County health officials, along with the national Centers for Disease Control and Prevention, are tracking down people who might have been exposed to the disease. The people who shared the emergency room with the woman on Dec. 19 already have been notified, as has her family, Fenstersheib said.

The CDC has identified 44 people from 16 states who were within two rows of the woman on American Airlines Flight 293 from New Delhi to Chicago's O'Hare airport on Dec. 13. On Thursday, the CDC sent health officials in the 16 states a list of the names and asked for help in having them tested for TB.

Since a person typically needs prolonged exposure to a TB carrier to become infected, only plane rides of eight hours or longer are of concern to health officials, said Shelly Diaz, a CDC spokeswoman. Passengers on the shorter flight the woman took from Chicago to San Francisco International Airport are not considered to be in danger.

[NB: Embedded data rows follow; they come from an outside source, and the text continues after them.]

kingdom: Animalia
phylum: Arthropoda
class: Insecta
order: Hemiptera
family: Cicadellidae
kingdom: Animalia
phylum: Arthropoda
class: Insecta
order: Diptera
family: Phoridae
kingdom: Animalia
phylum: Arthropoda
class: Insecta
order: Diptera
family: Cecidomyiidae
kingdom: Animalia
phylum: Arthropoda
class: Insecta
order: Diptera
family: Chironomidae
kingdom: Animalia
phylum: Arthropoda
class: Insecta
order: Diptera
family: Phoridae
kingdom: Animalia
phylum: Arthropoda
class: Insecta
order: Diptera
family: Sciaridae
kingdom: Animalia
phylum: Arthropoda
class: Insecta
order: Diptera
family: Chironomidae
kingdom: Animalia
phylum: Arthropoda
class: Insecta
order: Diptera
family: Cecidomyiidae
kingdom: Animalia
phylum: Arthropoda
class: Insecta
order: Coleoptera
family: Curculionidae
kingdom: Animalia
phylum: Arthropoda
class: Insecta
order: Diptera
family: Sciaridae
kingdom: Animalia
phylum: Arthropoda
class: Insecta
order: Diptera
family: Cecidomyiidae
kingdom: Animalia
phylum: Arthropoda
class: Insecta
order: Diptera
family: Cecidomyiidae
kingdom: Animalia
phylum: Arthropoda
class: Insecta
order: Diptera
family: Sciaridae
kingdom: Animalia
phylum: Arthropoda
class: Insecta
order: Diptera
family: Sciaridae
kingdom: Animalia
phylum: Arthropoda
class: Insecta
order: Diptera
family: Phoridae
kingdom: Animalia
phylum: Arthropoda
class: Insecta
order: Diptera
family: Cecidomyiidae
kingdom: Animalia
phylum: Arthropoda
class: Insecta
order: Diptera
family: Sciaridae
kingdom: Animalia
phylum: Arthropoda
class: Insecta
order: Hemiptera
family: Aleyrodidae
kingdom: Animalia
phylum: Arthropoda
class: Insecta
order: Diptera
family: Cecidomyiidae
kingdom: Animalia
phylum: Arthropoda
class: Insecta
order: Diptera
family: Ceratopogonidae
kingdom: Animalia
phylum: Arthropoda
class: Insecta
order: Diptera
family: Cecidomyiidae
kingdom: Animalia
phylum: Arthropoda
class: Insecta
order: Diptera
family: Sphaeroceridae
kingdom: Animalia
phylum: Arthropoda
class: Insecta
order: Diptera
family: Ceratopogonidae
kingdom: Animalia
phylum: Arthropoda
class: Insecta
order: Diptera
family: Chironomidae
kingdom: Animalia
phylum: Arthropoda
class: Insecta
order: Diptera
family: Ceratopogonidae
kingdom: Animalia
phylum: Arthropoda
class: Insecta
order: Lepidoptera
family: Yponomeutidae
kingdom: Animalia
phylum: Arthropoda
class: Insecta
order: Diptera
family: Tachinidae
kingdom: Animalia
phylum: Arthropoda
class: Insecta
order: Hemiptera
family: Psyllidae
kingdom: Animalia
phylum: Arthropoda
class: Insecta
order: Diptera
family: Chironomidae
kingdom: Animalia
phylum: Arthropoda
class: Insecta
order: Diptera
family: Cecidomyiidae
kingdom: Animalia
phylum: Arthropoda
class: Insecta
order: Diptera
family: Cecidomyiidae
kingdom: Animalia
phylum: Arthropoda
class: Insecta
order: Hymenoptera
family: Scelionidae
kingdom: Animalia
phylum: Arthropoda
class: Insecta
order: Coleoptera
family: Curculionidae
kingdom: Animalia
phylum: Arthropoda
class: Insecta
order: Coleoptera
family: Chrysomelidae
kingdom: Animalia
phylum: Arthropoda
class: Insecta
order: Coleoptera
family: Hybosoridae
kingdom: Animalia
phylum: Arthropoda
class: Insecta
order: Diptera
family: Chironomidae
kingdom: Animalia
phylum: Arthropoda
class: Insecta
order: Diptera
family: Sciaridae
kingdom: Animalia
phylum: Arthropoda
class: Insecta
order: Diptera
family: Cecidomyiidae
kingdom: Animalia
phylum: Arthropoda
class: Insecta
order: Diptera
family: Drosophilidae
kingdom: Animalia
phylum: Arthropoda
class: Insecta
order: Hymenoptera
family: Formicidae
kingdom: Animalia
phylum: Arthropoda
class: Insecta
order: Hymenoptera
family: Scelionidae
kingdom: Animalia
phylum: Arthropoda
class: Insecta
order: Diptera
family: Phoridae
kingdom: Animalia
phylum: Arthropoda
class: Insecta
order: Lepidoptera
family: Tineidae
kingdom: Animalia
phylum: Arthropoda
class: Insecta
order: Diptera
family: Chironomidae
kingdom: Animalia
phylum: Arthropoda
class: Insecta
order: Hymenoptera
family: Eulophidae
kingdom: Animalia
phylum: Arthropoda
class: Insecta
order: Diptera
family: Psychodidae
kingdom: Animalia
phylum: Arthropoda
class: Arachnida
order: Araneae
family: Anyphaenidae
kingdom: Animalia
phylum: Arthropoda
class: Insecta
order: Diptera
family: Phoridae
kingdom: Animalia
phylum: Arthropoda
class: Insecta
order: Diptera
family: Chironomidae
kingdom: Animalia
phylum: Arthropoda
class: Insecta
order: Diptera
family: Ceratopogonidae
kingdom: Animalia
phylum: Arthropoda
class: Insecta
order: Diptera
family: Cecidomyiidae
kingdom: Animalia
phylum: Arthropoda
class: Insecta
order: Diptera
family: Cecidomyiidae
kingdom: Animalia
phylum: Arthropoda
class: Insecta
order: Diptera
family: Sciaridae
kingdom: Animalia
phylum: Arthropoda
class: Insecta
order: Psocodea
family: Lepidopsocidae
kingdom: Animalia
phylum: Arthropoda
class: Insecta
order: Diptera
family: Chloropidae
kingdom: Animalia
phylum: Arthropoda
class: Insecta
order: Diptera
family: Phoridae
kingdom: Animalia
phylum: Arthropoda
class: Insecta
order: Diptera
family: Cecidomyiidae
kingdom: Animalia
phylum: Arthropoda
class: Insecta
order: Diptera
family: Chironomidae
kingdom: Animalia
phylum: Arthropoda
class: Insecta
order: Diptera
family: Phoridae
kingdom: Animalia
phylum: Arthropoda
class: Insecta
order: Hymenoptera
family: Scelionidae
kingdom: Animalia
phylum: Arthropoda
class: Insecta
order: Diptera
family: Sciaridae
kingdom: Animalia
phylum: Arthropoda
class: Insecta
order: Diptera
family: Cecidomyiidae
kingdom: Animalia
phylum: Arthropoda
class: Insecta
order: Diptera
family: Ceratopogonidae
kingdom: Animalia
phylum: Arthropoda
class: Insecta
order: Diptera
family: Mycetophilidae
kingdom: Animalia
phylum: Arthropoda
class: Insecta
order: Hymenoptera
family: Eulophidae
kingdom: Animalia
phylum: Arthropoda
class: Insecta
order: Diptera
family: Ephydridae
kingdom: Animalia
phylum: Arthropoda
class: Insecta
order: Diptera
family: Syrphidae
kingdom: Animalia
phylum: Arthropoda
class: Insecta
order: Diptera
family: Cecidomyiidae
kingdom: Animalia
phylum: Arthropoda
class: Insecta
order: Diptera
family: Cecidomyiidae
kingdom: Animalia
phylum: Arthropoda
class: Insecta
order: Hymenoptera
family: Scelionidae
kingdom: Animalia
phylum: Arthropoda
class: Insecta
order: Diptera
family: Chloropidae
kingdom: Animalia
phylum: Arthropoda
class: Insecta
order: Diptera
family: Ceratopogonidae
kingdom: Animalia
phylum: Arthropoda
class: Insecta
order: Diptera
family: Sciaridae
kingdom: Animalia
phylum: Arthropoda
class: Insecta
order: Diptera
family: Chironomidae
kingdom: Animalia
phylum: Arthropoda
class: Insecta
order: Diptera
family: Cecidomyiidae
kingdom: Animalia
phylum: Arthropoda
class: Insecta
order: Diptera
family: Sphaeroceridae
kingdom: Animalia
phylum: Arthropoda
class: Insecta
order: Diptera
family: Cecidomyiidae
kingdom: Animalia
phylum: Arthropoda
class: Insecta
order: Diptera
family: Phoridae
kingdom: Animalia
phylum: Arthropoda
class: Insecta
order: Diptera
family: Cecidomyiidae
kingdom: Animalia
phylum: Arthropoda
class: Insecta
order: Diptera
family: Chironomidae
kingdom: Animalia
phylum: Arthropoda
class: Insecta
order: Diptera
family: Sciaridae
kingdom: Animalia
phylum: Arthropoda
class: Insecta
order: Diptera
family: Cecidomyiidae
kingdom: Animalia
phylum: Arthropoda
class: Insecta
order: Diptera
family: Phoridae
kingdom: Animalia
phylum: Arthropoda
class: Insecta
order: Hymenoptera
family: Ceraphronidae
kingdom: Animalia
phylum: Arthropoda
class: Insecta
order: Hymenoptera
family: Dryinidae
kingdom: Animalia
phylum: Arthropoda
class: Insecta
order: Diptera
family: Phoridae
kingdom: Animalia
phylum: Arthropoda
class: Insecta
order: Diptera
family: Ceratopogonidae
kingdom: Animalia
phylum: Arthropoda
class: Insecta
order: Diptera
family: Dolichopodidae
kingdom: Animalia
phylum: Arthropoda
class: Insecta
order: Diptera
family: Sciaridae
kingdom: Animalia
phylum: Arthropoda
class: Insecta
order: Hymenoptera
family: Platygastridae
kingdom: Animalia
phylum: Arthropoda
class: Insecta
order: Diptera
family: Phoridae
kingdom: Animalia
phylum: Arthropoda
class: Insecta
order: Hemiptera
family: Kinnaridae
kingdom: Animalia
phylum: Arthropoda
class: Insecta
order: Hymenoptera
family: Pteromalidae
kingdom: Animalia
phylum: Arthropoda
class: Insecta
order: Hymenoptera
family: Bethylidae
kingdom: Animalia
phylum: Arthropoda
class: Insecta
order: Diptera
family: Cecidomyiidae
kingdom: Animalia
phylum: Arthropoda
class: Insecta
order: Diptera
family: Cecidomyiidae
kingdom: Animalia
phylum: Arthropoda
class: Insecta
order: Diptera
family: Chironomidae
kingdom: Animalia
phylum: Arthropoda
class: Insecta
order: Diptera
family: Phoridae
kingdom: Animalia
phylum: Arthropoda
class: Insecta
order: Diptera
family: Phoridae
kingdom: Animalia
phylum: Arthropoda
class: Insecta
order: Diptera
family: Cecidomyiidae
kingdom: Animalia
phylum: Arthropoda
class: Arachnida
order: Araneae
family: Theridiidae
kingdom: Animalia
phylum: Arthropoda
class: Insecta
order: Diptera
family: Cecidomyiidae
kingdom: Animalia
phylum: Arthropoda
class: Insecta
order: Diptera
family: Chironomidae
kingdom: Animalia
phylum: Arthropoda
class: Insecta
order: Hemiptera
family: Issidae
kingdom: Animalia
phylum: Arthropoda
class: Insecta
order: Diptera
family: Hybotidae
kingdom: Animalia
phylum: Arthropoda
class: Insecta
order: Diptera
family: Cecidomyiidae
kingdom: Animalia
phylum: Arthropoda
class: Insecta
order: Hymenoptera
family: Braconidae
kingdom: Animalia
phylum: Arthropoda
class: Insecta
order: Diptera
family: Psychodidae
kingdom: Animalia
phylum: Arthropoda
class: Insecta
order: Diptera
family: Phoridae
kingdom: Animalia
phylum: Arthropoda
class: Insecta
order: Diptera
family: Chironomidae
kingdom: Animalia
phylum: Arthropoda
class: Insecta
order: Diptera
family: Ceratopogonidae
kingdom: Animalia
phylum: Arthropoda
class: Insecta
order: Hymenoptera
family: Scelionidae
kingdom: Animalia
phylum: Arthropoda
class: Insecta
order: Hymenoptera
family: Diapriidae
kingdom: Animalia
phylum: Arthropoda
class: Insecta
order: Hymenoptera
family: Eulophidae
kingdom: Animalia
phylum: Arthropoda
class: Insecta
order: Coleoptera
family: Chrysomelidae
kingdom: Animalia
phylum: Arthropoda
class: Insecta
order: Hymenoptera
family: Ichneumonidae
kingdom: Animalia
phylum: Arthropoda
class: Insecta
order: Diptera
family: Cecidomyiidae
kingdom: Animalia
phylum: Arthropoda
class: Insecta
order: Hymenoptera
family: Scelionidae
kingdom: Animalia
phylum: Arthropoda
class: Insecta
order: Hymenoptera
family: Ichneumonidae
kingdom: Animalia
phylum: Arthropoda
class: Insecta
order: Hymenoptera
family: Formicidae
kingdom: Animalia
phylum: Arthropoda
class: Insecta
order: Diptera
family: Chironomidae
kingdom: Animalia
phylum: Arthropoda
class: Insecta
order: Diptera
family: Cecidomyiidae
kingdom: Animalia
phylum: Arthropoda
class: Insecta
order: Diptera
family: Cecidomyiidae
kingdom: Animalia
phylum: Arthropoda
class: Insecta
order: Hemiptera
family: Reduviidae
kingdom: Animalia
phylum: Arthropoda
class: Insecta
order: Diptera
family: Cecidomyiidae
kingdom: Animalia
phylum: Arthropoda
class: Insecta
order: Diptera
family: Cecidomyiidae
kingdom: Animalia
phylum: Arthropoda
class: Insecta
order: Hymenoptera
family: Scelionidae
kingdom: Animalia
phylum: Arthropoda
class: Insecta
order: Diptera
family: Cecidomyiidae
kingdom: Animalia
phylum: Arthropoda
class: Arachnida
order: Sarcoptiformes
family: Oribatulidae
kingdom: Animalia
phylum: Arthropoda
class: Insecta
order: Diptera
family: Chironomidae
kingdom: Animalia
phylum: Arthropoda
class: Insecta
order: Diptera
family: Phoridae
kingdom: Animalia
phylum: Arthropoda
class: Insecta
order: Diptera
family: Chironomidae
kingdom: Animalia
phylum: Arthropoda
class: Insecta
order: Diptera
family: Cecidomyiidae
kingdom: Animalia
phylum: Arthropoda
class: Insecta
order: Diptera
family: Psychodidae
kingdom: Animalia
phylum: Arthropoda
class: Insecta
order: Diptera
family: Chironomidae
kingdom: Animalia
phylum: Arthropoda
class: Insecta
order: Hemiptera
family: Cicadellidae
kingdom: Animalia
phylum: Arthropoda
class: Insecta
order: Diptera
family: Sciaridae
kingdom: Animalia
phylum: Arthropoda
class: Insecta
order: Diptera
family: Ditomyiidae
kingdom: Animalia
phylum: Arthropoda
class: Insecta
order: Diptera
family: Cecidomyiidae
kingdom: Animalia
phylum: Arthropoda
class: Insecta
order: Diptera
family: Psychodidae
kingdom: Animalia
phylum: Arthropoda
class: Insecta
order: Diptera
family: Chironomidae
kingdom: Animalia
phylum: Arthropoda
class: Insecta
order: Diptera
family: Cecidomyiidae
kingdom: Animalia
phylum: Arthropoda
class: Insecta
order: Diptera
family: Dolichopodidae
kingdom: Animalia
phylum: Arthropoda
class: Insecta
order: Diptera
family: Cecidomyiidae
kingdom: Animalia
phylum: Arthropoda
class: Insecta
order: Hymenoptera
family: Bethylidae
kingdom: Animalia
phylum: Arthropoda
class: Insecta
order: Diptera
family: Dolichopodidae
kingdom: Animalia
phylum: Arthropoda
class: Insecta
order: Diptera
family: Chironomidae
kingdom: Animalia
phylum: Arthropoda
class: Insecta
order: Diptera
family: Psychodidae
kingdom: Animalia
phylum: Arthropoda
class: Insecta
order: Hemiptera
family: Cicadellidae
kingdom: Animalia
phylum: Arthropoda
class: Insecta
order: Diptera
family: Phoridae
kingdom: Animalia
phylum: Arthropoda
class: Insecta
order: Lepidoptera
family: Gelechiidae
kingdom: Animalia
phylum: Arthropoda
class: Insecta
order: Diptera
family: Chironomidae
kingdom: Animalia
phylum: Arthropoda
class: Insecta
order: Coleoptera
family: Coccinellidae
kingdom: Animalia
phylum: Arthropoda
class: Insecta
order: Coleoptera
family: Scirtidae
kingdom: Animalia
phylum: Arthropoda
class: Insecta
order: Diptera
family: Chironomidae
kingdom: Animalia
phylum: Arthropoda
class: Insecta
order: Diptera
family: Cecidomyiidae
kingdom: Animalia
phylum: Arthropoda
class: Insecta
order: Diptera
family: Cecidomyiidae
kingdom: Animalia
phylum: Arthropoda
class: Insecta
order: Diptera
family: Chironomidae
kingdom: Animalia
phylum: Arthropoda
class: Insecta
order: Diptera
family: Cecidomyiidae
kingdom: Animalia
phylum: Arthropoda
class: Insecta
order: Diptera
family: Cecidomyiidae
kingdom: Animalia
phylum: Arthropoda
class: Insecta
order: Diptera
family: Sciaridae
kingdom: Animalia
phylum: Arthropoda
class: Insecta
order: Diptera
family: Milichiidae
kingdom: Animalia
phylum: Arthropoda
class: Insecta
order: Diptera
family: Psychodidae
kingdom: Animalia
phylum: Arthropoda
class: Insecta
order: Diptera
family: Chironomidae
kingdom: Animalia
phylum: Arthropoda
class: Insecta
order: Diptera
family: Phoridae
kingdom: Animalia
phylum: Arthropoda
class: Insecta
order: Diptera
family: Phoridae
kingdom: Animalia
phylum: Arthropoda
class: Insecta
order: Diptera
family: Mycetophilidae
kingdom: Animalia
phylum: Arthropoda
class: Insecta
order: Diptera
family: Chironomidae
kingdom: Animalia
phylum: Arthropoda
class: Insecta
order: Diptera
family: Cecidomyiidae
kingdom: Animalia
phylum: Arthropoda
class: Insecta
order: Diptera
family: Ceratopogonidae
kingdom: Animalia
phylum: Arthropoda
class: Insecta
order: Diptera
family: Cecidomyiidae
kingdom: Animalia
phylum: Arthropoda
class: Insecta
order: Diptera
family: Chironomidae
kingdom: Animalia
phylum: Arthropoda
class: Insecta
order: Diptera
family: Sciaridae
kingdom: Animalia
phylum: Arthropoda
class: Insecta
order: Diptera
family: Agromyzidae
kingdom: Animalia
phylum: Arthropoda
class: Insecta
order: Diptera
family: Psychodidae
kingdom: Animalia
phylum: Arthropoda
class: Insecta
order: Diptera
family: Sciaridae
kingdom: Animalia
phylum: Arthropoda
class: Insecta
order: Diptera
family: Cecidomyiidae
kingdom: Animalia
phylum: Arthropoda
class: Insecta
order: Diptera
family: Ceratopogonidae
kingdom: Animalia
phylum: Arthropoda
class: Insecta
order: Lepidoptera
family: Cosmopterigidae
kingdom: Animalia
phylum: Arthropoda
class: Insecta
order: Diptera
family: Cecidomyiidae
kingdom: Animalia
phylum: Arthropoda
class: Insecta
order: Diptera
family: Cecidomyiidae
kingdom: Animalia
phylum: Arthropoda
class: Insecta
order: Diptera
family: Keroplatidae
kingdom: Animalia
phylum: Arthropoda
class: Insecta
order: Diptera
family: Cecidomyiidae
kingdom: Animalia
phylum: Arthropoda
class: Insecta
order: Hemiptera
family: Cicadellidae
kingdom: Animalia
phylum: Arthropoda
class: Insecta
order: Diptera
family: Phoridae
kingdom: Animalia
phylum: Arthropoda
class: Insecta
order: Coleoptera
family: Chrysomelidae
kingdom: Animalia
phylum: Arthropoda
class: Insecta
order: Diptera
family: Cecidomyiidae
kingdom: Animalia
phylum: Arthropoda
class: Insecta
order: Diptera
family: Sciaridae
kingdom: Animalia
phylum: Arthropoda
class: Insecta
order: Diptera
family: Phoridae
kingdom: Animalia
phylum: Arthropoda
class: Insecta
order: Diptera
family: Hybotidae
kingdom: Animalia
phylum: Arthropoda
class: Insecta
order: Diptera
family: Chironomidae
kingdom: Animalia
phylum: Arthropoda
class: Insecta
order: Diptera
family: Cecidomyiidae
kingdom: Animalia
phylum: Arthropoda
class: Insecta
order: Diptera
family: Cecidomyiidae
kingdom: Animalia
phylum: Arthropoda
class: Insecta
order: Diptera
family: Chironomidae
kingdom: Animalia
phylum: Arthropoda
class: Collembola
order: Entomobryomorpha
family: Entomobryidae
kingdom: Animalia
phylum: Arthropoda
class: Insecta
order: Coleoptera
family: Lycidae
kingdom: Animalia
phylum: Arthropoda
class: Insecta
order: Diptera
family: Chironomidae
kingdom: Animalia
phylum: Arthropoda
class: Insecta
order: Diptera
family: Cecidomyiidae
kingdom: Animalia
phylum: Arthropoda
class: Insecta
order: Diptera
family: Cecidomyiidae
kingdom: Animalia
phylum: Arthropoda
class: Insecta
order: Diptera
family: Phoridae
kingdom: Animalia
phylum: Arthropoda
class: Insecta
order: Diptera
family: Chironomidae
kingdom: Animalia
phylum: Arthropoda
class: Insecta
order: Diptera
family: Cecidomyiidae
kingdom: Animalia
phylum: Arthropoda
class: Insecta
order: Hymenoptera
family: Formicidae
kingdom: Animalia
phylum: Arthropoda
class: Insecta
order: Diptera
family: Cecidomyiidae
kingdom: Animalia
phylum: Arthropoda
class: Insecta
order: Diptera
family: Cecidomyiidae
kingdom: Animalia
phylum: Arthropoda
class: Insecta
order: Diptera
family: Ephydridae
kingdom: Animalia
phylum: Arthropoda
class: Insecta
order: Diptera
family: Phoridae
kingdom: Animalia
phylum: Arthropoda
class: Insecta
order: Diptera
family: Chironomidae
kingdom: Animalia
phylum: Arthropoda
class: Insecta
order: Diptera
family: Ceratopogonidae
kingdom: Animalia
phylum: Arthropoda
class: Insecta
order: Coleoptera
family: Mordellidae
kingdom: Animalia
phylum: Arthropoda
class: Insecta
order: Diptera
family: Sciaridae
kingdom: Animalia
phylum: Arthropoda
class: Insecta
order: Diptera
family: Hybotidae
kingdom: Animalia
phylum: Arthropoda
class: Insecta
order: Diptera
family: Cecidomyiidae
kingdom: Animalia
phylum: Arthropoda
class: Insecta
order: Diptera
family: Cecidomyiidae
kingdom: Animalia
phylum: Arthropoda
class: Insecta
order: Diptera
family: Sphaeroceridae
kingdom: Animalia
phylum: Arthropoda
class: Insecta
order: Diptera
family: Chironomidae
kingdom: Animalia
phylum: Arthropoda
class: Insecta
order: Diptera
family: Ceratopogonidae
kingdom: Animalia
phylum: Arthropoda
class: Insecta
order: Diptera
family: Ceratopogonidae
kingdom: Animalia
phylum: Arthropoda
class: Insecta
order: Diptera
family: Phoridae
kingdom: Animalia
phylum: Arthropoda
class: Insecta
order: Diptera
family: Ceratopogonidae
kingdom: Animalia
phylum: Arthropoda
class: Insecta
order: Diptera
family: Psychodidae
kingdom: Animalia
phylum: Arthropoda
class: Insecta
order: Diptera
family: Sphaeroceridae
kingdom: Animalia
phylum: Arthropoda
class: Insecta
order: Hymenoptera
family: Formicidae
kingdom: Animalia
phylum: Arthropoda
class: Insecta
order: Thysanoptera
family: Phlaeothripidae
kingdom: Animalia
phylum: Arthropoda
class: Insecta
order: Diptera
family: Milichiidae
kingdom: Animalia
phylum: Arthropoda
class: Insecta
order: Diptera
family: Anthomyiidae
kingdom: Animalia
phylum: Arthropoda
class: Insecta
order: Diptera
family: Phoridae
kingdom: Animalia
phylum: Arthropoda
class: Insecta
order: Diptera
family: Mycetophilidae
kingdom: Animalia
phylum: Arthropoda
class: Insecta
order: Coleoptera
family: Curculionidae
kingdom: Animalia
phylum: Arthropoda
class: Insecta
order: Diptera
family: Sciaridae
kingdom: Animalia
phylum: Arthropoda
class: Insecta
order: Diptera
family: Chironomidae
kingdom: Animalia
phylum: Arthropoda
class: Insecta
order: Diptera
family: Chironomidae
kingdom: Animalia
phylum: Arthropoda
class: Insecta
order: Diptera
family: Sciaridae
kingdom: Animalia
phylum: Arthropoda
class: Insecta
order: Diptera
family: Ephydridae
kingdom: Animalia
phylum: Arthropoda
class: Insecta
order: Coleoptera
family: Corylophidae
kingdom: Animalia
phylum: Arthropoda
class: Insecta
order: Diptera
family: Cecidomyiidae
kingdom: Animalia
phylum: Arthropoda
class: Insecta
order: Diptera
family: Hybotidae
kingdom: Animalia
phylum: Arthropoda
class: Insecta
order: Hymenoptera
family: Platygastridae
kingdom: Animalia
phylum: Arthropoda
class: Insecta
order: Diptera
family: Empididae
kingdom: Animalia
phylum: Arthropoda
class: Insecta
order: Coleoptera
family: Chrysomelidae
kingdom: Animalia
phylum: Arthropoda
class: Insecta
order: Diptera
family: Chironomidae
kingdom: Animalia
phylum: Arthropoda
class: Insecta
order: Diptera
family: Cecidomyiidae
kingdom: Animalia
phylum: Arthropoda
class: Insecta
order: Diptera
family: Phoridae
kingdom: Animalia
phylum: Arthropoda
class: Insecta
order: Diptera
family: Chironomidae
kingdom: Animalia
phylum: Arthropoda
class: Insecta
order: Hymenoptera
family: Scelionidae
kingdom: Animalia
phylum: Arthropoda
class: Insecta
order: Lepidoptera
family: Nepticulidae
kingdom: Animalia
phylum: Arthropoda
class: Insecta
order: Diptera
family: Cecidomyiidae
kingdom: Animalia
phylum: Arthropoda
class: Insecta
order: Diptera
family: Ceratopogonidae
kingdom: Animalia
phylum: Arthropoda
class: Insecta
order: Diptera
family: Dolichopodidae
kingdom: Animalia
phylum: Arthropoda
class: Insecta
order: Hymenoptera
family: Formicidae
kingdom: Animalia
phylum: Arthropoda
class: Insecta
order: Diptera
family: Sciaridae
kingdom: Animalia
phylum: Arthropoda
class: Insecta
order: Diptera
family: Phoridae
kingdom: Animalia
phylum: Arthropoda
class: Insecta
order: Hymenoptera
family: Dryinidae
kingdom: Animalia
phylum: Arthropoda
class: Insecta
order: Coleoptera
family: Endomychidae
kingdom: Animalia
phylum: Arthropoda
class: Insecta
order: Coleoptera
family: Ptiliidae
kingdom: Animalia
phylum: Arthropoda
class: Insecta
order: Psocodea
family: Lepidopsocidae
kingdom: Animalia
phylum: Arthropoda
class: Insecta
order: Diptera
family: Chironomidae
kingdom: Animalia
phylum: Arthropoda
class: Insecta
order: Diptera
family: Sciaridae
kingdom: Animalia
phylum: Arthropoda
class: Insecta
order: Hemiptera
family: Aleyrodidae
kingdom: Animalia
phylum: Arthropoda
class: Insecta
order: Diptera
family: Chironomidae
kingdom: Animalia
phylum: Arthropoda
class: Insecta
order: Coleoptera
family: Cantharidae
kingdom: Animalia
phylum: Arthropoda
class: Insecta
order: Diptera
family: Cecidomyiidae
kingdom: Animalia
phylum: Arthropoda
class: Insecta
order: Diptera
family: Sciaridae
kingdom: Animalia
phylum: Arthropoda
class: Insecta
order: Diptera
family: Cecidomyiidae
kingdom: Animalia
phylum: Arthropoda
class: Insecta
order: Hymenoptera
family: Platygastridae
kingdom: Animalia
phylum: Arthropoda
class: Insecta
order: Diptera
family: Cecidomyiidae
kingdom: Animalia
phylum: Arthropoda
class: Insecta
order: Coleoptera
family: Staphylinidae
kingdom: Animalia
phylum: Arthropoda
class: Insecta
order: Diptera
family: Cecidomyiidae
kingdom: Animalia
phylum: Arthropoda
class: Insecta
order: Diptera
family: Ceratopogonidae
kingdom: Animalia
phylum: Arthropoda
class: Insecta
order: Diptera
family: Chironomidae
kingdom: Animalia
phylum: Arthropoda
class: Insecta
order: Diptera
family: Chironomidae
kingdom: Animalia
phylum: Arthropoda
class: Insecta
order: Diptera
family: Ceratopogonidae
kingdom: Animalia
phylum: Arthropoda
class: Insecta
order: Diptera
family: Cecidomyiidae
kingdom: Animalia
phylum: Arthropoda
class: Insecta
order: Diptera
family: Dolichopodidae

While the multidrug-resistant strain of TB only accounts for a handful of cases each year in Santa Clara County, the disease itself is all too common in the Bay Area, Fenstersheib said. Santa Clara County had 228 cases of TB in 2006 and about the same number this year. About 90 percent of those infected are foreign born, often coming from countries where the disease is endemic.

\"We work with TB all the time, so this is kind of routine for us,\" he said.

The woman is in stable condition at Stanford Hospital, Fenstersheib said. She will be kept in isolation at the hospital until her disease is no longer infectious, which could take weeks.

The multidrug-resistant strain of TB isn't any more virulent, but is much tougher to treat, since the typical frontline drugs don't work, the doctor said. While the normal TB patient will take antibiotics for as long as nine months, the treatment can stretch out to two years for those with the less common version.

In May, there was a national health scare when an Atlanta attorney originally was diagnosed with an even rarer - and deadlier - form of the disease. The man, who had traveled widely while he was ill, became the first person since 1963 to be hit with a formal federal quarantine order. He later was found to have the multidrug-resistant version.

World Health Organization guidelines call for people with multidrug-resistant TB to avoid commercial air travel until lab tests show they are noninfectious, but that doesn't always happen.

\"eople get on buses, planes and trains and go to malls with illnesses all the time,\" said Diaz of the CDC.

What to do
If you suspect you've been exposed, see your doctor or contact your county health department to be tested for the disease.